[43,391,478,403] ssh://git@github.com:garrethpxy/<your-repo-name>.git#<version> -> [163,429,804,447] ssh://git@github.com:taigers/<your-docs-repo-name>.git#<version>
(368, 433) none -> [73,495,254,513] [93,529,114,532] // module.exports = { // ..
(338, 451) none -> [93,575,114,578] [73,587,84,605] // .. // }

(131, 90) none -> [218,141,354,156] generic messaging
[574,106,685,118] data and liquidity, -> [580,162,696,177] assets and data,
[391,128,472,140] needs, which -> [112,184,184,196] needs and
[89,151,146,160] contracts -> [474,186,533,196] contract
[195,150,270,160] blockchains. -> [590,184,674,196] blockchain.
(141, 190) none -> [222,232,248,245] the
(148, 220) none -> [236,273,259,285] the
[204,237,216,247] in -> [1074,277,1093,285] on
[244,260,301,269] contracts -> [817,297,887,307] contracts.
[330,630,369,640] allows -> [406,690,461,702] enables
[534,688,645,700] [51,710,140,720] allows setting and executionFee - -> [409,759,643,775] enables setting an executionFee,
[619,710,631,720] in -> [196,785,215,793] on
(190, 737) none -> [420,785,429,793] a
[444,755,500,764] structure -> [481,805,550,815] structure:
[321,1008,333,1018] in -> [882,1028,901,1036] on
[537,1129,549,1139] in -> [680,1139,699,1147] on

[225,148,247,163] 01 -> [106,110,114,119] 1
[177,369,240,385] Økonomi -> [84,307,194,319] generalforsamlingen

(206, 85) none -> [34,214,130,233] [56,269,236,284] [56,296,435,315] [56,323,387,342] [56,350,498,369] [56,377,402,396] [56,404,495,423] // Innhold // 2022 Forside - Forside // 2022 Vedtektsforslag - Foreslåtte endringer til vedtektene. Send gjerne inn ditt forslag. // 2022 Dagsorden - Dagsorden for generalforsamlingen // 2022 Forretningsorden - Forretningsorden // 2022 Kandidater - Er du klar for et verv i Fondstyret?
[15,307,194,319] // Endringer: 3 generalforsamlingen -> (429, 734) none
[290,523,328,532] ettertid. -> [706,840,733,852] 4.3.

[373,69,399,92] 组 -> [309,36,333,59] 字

**Exercise instructions:**
Repeat each entry word for word.

**Exercise result:**
[43,391,478,403] ssh://git@github.com:garrethpxy/<your-repo-name>.git#<version> -> [163,429,804,447] ssh://git@github.com:taigers/<your-docs-repo-name>.git#<version>
(368, 433) none -> [73,495,254,513] [93,529,114,532] // module.exports = { // ..
(338, 451) none -> [93,575,114,578] [73,587,84,605] // .. // }

(131, 90) none -> [218,141,354,156] generic messaging
[574,106,685,118] data and liquidity, -> [580,162,696,177] assets and data,
[391,128,472,140] needs, which -> [112,184,184,196] needs and
[89,151,146,160] contracts -> [474,186,533,196] contract
[195,150,270,160] blockchains. -> [590,184,674,196] blockchain.
(141, 190) none -> [222,232,248,245] the
(148, 220) none -> [236,273,259,285] the
[204,237,216,247] in -> [1074,277,1093,285] on
[244,260,301,269] contracts -> [817,297,887,307] contracts.
[330,630,369,640] allows -> [406,690,461,702] enables
[534,688,645,700] [51,710,140,720] allows setting and executionFee - -> [409,759,643,775] enables setting an executionFee,
[619,710,631,720] in -> [196,785,215,793] on
(190, 737) none -> [420,785,429,793] a
[444,755,500,764] structure -> [481,805,550,815] structure:
[321,1008,333,1018] in -> [882,1028,901,1036] on
[537,1129,549,1139] in -> [680,1139,699,1147] on

[225,148,247,163] 01 -> [106,110,114,119] 1
[177,369,240,385] Økonomi -> [84,307,194,319] generalforsamlingen

(206, 85) none -> [34,214,130,233] [56,269,236,284] [56,296,435,315] [56,323,387,342] [56,350,498,369] [56,377,402,396] [56,404,495,423] // Innhold // 2022 Forside - Forside // 2022 Vedtektsforslag - Foreslåtte endringer til vedtektene. Send gjerne inn ditt forslag. // 2022 Dagsorden - Dagsorden for generalforsamlingen // 2022 Forretningsorden - Forretningsorden // 2022 Kandidater - Er du klar for et verv i Fondstyret?
[15,307,194,319] // Endringer: 3 generalforsamlingen -> (429, 734) none
[290,523,328,532] ettertid. -> [706,840,733,852] 4.3.

[373,69,399,92] 组 -> [309,36,333,59] 字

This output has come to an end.